Question

triangle abc is a right - triangle and cos(22.6°) = 13/b. solve for b and round to the nearest whole number. which equation correctly uses the value of b to solve for a? tan(22.6°)=13/a tan(22.6°)=a/13 tan(22.6°)=13/a tan(22.6°)=a/13

Explanation:

Step1: Recall cosine definition in right - triangle

In right - triangle \(ABC\) with \(\angle A = 22.6^{\circ}\), \(\cos(A)=\frac{adjacent}{hypotenuse}\).
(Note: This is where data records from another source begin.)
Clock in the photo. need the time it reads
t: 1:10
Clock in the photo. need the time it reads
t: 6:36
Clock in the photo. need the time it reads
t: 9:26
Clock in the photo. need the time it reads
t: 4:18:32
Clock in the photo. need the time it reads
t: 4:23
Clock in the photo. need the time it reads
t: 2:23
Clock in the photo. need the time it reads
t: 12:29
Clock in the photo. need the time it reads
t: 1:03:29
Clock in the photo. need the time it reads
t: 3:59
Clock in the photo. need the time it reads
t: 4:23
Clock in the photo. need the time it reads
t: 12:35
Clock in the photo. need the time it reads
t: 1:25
Given \(\cos(22.6^{\circ})=\frac{13}{b}\), we can solve for \(b\).
\[b=\frac{13}{\cos(22.6^{\circ})}\]
Since \(\cos(22.6^{\circ})\approx0.923\), then \(b=\frac{13}{0.923}\approx14\) cm.
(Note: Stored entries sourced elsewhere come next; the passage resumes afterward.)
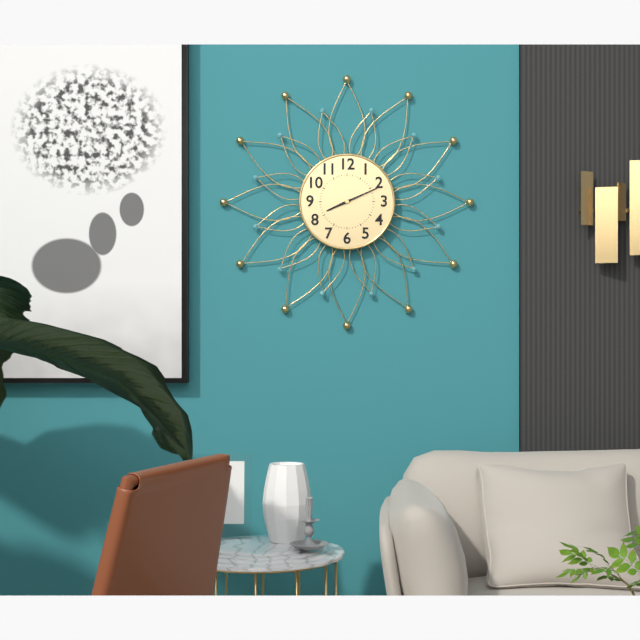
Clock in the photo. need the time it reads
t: 8:11
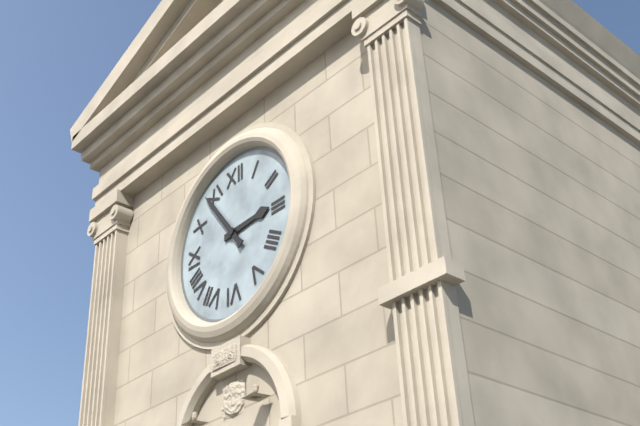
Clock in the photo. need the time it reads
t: 2:54
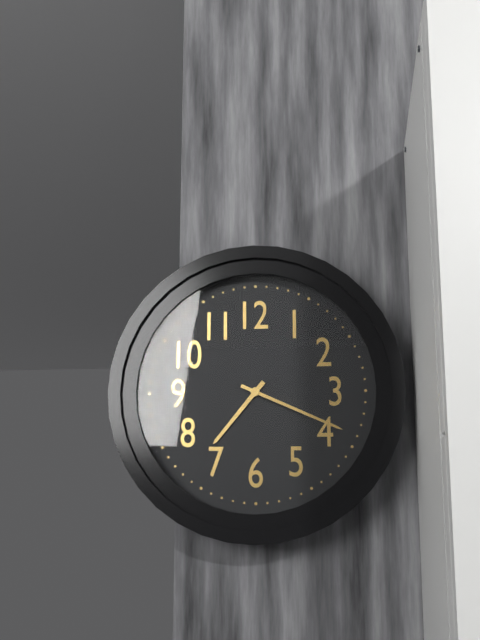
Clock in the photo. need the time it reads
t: 7:19
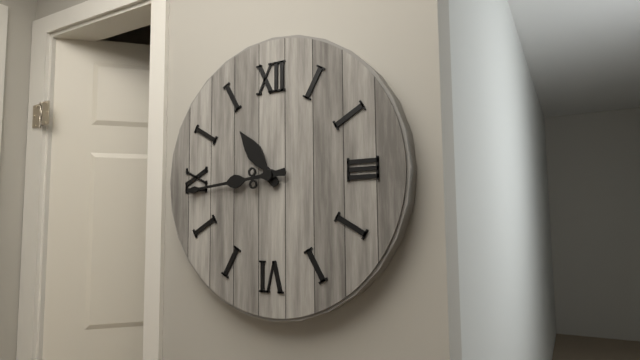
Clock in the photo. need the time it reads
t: 10:44
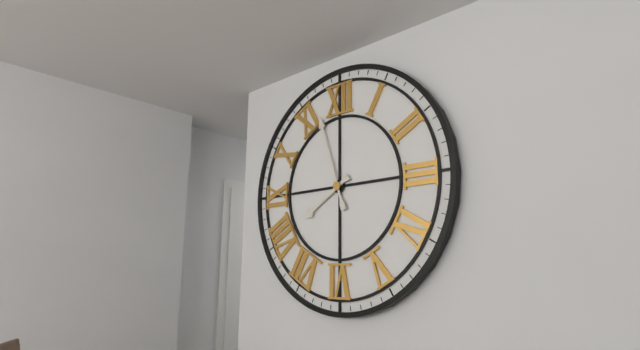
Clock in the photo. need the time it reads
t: 7:57
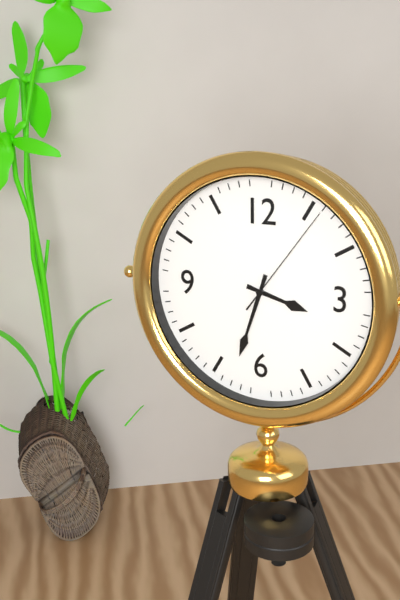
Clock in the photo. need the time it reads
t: 3:33:06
Step2: Recall tangent definition in right - triangle

The tangent of an angle in a right - triangle is defined as \(\tan(A)=\frac{opposite}{adjacent}\). For \(\angle A = 22.6^{\circ}\), \(\tan(22.6^{\circ})=\frac{a}{13}\).

Answer:

The equation that correctly uses the value of \(b\) to solve for \(a\) is \(\tan(22.6^{\circ})=\frac{a}{13}\).